**DESCRIPTION OF THE TASK**: Copy out the records below, replacing every "collector number" with "field number" and leaving everything else unchanged.
━━━ DATASET ROWS
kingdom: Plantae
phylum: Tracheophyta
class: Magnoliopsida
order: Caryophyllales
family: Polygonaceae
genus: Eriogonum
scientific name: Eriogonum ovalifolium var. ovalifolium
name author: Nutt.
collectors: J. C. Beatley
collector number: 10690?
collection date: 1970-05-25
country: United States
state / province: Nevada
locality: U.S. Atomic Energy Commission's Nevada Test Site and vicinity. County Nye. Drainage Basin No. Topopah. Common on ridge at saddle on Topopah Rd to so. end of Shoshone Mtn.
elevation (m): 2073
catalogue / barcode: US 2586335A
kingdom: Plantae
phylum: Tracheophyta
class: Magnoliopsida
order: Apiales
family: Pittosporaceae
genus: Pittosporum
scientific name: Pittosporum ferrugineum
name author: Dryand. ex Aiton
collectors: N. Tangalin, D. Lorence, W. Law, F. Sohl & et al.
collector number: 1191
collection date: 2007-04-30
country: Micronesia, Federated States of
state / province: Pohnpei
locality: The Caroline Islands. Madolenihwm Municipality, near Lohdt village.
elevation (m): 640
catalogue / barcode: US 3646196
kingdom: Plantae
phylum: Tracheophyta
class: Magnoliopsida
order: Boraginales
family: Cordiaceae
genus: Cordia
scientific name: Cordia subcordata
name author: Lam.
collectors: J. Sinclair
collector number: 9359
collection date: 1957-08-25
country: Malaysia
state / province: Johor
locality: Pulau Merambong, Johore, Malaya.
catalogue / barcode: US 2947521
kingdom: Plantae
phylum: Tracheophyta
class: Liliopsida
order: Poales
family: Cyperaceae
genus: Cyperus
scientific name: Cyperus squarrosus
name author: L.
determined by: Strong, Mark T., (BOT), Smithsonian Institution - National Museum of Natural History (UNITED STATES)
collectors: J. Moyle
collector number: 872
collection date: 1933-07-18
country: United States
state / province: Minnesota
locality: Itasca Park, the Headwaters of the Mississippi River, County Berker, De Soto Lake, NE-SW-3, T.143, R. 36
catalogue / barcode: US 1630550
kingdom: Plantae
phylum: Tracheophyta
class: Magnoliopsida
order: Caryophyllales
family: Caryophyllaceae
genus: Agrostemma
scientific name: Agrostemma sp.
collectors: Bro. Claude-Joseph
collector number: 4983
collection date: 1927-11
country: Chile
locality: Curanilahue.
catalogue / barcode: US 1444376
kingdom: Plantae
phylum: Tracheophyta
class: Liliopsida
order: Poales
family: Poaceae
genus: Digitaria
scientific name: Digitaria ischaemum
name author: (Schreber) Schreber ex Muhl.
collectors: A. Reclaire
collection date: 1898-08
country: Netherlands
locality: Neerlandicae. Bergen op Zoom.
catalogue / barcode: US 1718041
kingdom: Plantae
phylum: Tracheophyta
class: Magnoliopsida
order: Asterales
━━━━━━
**TASK ANSWER**:
kingdom: Plantae
phylum: Tracheophyta
class: Magnoliopsida
order: Caryophyllales
family: Polygonaceae
genus: Eriogonum
scientific name: Eriogonum ovalifolium var. ovalifolium
name author: Nutt.
collectors: J. C. Beatley
field number: 10690?
collection date: 1970-05-25
country: United States
state / province: Nevada
locality: U.S. Atomic Energy Commission's Nevada Test Site and vicinity. County Nye. Drainage Basin No. Topopah. Common on ridge at saddle on Topopah Rd to so. end of Shoshone Mtn.
elevation (m): 2073
catalogue / barcode: US 2586335A
kingdom: Plantae
phylum: Tracheophyta
class: Magnoliopsida
order: Apiales
family: Pittosporaceae
genus: Pittosporum
scientific name: Pittosporum ferrugineum
name author: Dryand. ex Aiton
collectors: N. Tangalin, D. Lorence, W. Law, F. Sohl & et al.
field number: 1191
collection date: 2007-04-30
country: Micronesia, Federated States of
state / province: Pohnpei
locality: The Caroline Islands. Madolenihwm Municipality, near Lohdt village.
elevation (m): 640
catalogue / barcode: US 3646196
kingdom: Plantae
phylum: Tracheophyta
class: Magnoliopsida
order: Boraginales
family: Cordiaceae
genus: Cordia
scientific name: Cordia subcordata
name author: Lam.
collectors: J. Sinclair
field number: 9359
collection date: 1957-08-25
country: Malaysia
state / province: Johor
locality: Pulau Merambong, Johore, Malaya.
catalogue / barcode: US 2947521
kingdom: Plantae
phylum: Tracheophyta
class: Liliopsida
order: Poales
family: Cyperaceae
genus: Cyperus
scientific name: Cyperus squarrosus
name author: L.
determined by: Strong, Mark T., (BOT), Smithsonian Institution - National Museum of Natural History (UNITED STATES)
collectors: J. Moyle
field number: 872
collection date: 1933-07-18
country: United States
state / province: Minnesota
locality: Itasca Park, the Headwaters of the Mississippi River, County Berker, De Soto Lake, NE-SW-3, T.143, R. 36
catalogue / barcode: US 1630550
kingdom: Plantae
phylum: Tracheophyta
class: Magnoliopsida
order: Caryophyllales
family: Caryophyllaceae
genus: Agrostemma
scientific name: Agrostemma sp.
collectors: Bro. Claude-Joseph
field number: 4983
collection date: 1927-11
country: Chile
locality: Curanilahue.
catalogue / barcode: US 1444376
kingdom: Plantae
phylum: Tracheophyta
class: Liliopsida
order: Poales
family: Poaceae
genus: Digitaria
scientific name: Digitaria ischaemum
name author: (Schreber) Schreber ex Muhl.
collectors: A. Reclaire
collection date: 1898-08
country: Netherlands
locality: Neerlandicae. Bergen op Zoom.
catalogue / barcode: US 1718041
kingdom: Plantae
phylum: Tracheophyta
class: Magnoliopsida
order: Asterales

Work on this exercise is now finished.